One cannot understand just how real the struggle is, until invited to a baby shower where the child’s gender is unknown or undisclosed. That struggle, is so incredibly real.
Consider these scenarios and how the knowledge of a child’s gender would dictate gift choice :
1. “Bless, you’re having a precious baby girl” … aka:
Anything pink, dolls, fluffy toys with floppy ears and large innocent eyes, story books about princesses and anything else remotely feminine.
2. “You must be so proud, a little baby boy on the way”… aka:
Anything blue, toy trucks or tool play sets, superhero merchandise, large Lego blocks (disclaimer: choking hazard) story books of dragons, adventures and mighty conquests and anything else remotely masculine.
So why within a day and age where there is a hyper-awareness of gender stereotypes and heightened acceptance of subverting these stereotypes, do we as adults restrict the development of children on the basis of being ‘male’ or ‘female’?. How is it that we preach that children should have the ability to grow and develop into individuals not stunted by gender roles, yet in practice are willing to give unborn babies a ‘welcome to the world’ gift that representative of their gender and subsequent restrictions? Exemplifying how ridiculous and how much of an inconsistency there is between what messages we tell children and adults, BuzzFeed explores gender marketing directed towards young people https://www.youtube.com/watch?v=381belOZreA. The practice of buying for gender affects how children and developing minds pot ray themselves, their future roles and the world that they live in.
Media and marketing are an undeniable force in this equation. Given, they are not the only factor for this practice.
Marketing shapes and perpetuates these ideologies equally and the media disseminates them into the public sphere. Businesses commercial exploitation of children has in turn distorted and reshaped the representation of children and gender roles. This further exemplifies the difficult relationship between children and the media, including the fact that debate of this practice generally occurs within the media, uncovering a plethora of moral and ideological questions.
Watching Saturday Disney as a child, I can distinctly remember commercials pertaining to children toys which were blatantly targeting whatever audience would be engaged with the program at the time. As an adult, this practice can be distinguished as ‘product placement’. This deliberate and manipulative practice shapes a lucrative industry, where children are seen as a commercial entity, irrespective of what message is being sent to them. Although said messages are generally difficult for a child to critically understand and evaluate, Riley the Youtube Sensation, explains the divide perfectly https://www.youtube.com/watch?v=-CU040Hqbas. This market segmentation allows marketers to break a large group into smaller groups, to make it easier to determine what would be appealing to these groups in particular. The ultimate goal in this segmentation is to appeal to various groups with the same or slightly altered product, ensuring commercial gain. An example of this is the Lego company, who historically did not gender their products and advertised both boys and girls playing alongside one another. However, the proliferation of gender stereotypes within market segmentation saw the development of ‘Lego for Girls’, which allows such exciting features as the ability to play with a Lego beauty salon.

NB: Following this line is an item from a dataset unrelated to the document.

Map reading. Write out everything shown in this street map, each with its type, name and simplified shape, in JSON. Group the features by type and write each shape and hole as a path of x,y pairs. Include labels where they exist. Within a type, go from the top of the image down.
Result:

When look at the commercials or chain catalogues such as Big W, Target or Kmart, toys are categorised by blues and pinks to try to differentiate what is appropriate for which gender. Generally, advertisements and toys that are directed towards young girls teach and address lessons regarding baking, child rearing, domestic duties and above all the value of a woman or girl being beautiful. Toys that represent these ideals include Bratz Dolls, kitchen play sets, cosmetic adventures such as doll hair which can be beautified, etc. What is particularly worrying, is the prevalence of cosmetic based toys which allow for not only the doll to be beautified, but also for the child. This presents the moral question, are we locking our children into a gender construct and over-sexualising them through marketing and media? Advertisements for boys on the other hand promote competitiveness, aggressiveness, conquests and often allow children to engage building things.This is a representation of the roles we are preparing children for in the future. Gender stereotypes define people’s capabilities. The effects as represented through the following experiment, seems effective; https://www.youtube.com/watch?v=qlWYhAZ77BU.

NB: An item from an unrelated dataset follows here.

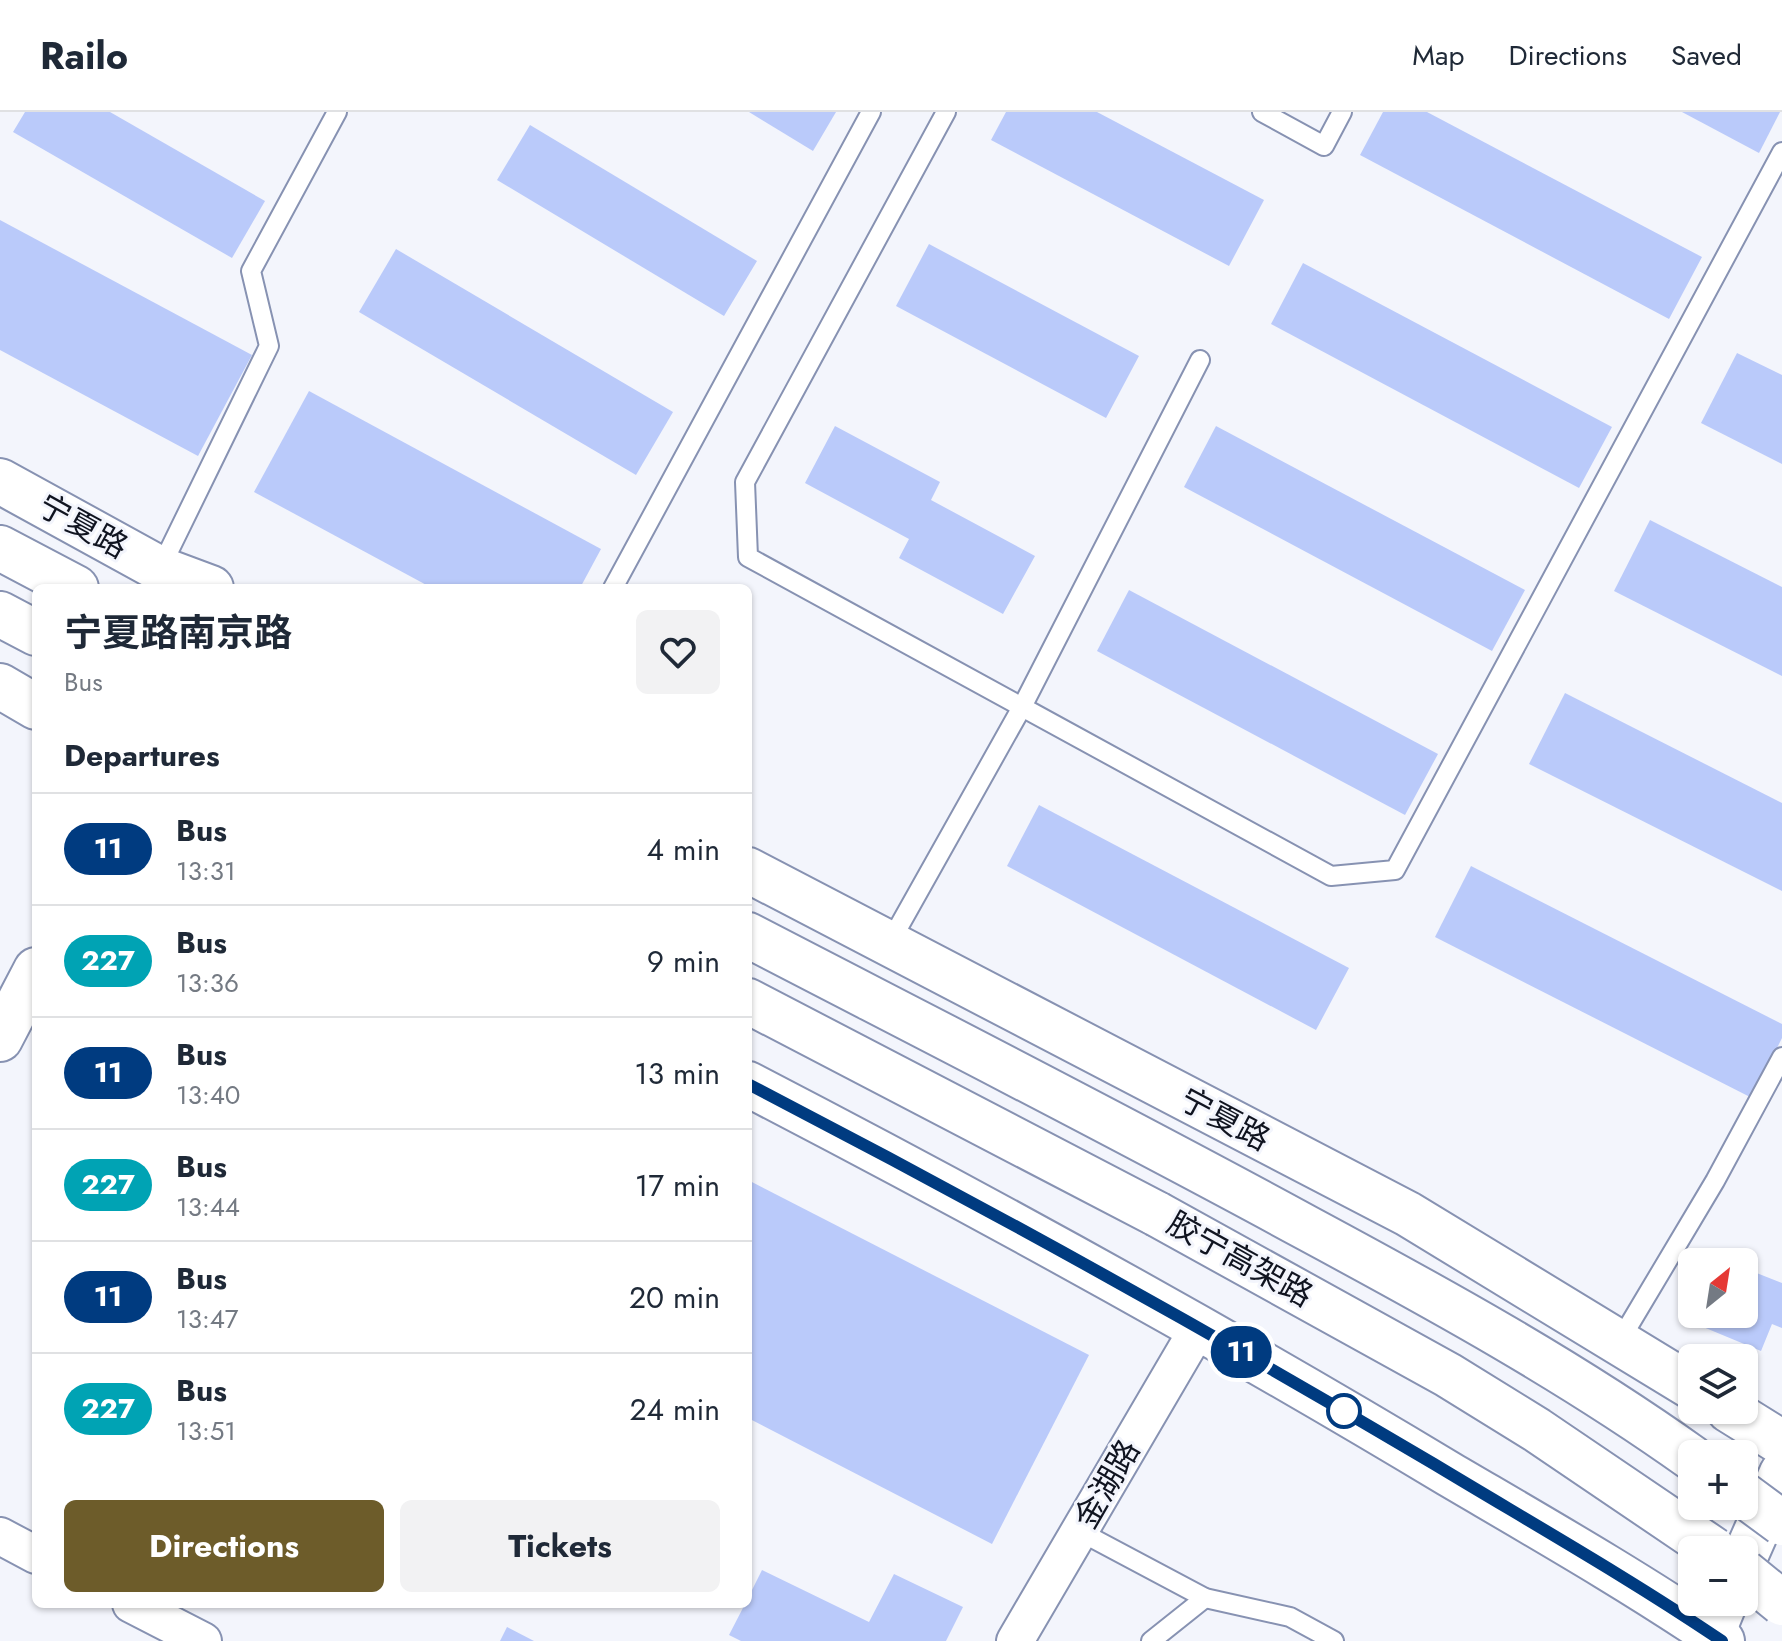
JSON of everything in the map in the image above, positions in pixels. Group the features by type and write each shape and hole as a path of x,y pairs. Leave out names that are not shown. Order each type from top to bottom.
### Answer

To further represent that this is a deliberate practice, it can be determined that it is not only the colour pink or blue which represents whether a gift is for a boy or a girl. Differentiation of product through marketing also occurs through the use of texture, lines, shapes, patterns such as asymmetrical images to appeal to a boys ‘analytical mind’ and floral patters to represent a girls delicacy. However, here the issue is not with the use of a certain colour, font, pattern or placement of a product… instead it is about what we as a society associate with this representation and the pressures we place on children to grow into a certain mould.
Now you know – Next time you’re invited to a genderless baby shower. Pick up whatever you think a child would enjoy, irrespective of whether they are a ‘girl’, ‘boy’ or undetermined. Welcome them into the world as a human, not a construct.